Totalement déçu par l'écoute du dernier Disiz – Extra-Lucide – je me décide de me remettre à mon album préféré de notre cher monsieur La Peste. Son troisième disque, Histoires Extraordinaires d'un Jeune de Banlieue, relève le pari de s'imposer après deux albums déjà bien réussis. Certes, les deux avaient des défauts, mais ils possédaient surtout une certaine fraicheur. Même Jeu de Société, pourtant très mature, est loin du son, résolument maîtrisé des Histoires Extraordinaires. Plus qu'un cap de passé, Disiz la Peste montre qu'il sait faire le son qu'il faut. Il se connait, il connaît le rap, et peut donc offrir à son public un album qui est comme il doit être : simple et puissant. Il n'y a pas ici le concours de faire le disque du siècle, de prendre des risques ou quoique ce soit. Non, simplement chaque texte est réfléchi. On sent que Disiz n'a plus rien à prouver, et c'est justement pour ça que l'album est si bon, parce qu'il s'assume pleinement comme révélant tout le talent de ce rappeur.

• **DONNÉES ENREGISTRÉES**
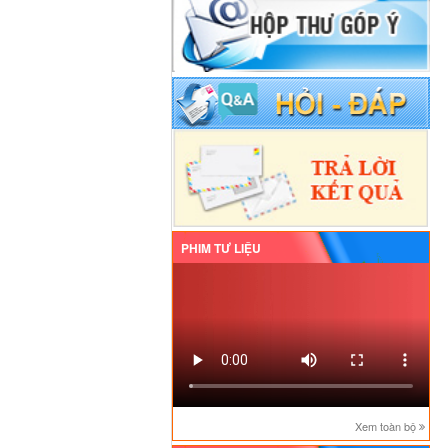
PHIM TƯ LIỆU
Xem toàn bộ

• **OBJECTIF VISÉ**
D'après le texte fourni, quel est le titre du troisième disque de Disiz la Peste ?

• **RÉPONSE ATTENDUE**
Histoires Extraordinaires d'un Jeune de Banlieue.